* **WHAT TO DO**
Can you reproduce every line of the material below word for word?

[Stored data entries]
......
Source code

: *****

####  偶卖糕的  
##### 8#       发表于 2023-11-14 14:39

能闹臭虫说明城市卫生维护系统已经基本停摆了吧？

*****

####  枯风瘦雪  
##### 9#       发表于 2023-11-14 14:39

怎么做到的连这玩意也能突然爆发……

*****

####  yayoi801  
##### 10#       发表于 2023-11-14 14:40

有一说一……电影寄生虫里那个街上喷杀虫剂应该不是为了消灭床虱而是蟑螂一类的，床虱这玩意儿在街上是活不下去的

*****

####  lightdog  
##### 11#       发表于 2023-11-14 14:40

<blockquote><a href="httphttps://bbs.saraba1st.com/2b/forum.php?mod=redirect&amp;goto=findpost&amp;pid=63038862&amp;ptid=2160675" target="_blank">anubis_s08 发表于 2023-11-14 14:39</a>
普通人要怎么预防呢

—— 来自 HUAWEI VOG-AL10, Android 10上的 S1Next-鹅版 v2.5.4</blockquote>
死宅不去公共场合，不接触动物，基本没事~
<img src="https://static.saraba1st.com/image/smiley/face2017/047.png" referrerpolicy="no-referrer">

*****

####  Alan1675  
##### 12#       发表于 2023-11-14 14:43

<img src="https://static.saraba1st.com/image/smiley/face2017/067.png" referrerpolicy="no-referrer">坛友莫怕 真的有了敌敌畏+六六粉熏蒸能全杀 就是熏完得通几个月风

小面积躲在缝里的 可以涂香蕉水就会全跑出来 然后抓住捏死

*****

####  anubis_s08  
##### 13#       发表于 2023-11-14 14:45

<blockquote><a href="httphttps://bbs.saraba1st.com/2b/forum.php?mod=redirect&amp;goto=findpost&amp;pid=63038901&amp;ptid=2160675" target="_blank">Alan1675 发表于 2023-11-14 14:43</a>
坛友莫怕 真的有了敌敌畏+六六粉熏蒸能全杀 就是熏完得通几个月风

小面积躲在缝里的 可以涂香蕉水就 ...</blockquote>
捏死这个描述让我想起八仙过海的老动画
......
* **OUTPUT FOR THIS TASK**
Source code

: *****

####  偶卖糕的  
##### 8#       发表于 2023-11-14 14:39

能闹臭虫说明城市卫生维护系统已经基本停摆了吧？

*****

####  枯风瘦雪  
##### 9#       发表于 2023-11-14 14:39

怎么做到的连这玩意也能突然爆发……

*****

####  yayoi801  
##### 10#       发表于 2023-11-14 14:40

有一说一……电影寄生虫里那个街上喷杀虫剂应该不是为了消灭床虱而是蟑螂一类的，床虱这玩意儿在街上是活不下去的

*****

####  lightdog  
##### 11#       发表于 2023-11-14 14:40

<blockquote><a href="httphttps://bbs.saraba1st.com/2b/forum.php?mod=redirect&amp;goto=findpost&amp;pid=63038862&amp;ptid=2160675" target="_blank">anubis_s08 发表于 2023-11-14 14:39</a>
普通人要怎么预防呢

—— 来自 HUAWEI VOG-AL10, Android 10上的 S1Next-鹅版 v2.5.4</blockquote>
死宅不去公共场合，不接触动物，基本没事~
<img src="https://static.saraba1st.com/image/smiley/face2017/047.png" referrerpolicy="no-referrer">

*****

####  Alan1675  
##### 12#       发表于 2023-11-14 14:43

<img src="https://static.saraba1st.com/image/smiley/face2017/067.png" referrerpolicy="no-referrer">坛友莫怕 真的有了敌敌畏+六六粉熏蒸能全杀 就是熏完得通几个月风

小面积躲在缝里的 可以涂香蕉水就会全跑出来 然后抓住捏死

*****

####  anubis_s08  
##### 13#       发表于 2023-11-14 14:45

<blockquote><a href="httphttps://bbs.saraba1st.com/2b/forum.php?mod=redirect&amp;goto=findpost&amp;pid=63038901&amp;ptid=2160675" target="_blank">Alan1675 发表于 2023-11-14 14:43</a>
坛友莫怕 真的有了敌敌畏+六六粉熏蒸能全杀 就是熏完得通几个月风

小面积躲在缝里的 可以涂香蕉水就 ...</blockquote>
捏死这个描述让我想起八仙过海的老动画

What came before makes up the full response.